Initial research activities are focused on common infectious diseases like influenza and valley fever, hospital infections like drug-resistant staphylococcus, and a number of bioterrorism agents, including tularemia and plague.

"The advances being developed at TGen North will help doctors—from our local hospitals to the battlefield—to not only quickly identify dangerous pathogens but to better characterize the nature of those pathogens by identifying genetic markers that cause antibiotic resistance or increased virulence," said NAU researcher Paul Keim, who is the director of TGen's Pathogen Genomics Division and professor of biology and Cowden Endowed Chair in Microbiology at NAU.

Although operational for the past year, the event marked the move to TGen North's permanent facility that contains more than 4,500 square feet of state-of-the-art research laboratories and office space.

"You've heard a lot about the biomedical corridor," Keim said. "I'd like to welcome you to the northern Arizona on-ramp."

Former state Rep. Art Hamilton, who was master of ceremonies, recognized NAU President John Haeger's "unwavering commitment" to bioscience research and TGen. "Dr. Haeger gets it," he said.

"The partnership continues to strengthen the ties between TGen and NAU," Haeger said. "It is my hope that TGen North will further establish northern Arizona as a premier site for pathogen research."
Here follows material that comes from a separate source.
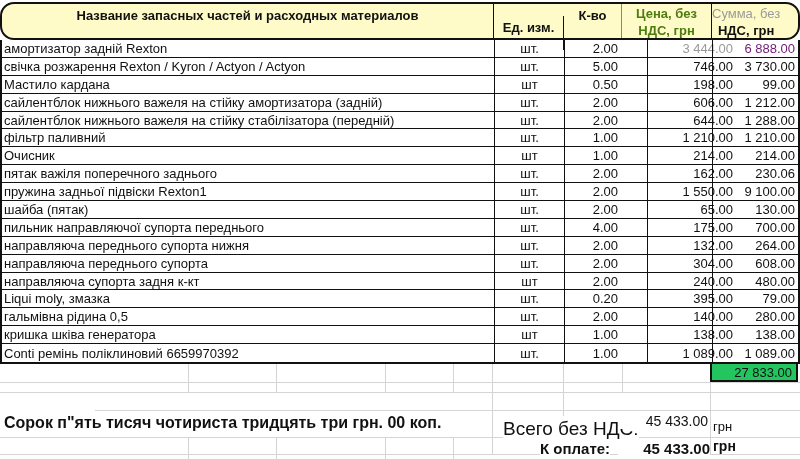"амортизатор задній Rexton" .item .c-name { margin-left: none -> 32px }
As a collaborative effort between TGen and NAU, several joint and adjunct TGen-NAU faculty members staff the facility. TGen North also has access to the advanced Biosafety Level 3 facilities on the NAU campus as well as the comprehensive genomic research capabilities of TGen Headquarters in Phoenix.

Flagstaff Mayor Joe Donaldson acknowledged NAU's support and Haeger's commitment to keep biosciences at the forefront.

"Today, TGen North opens the door to discovery in Flagstaff," Donaldson said. "To go from a virtual lab to a bricks and mortar facility in just under a year speaks to the remarkable pace at which the bioscience economy is taking root in Flagstaff and all across Arizona."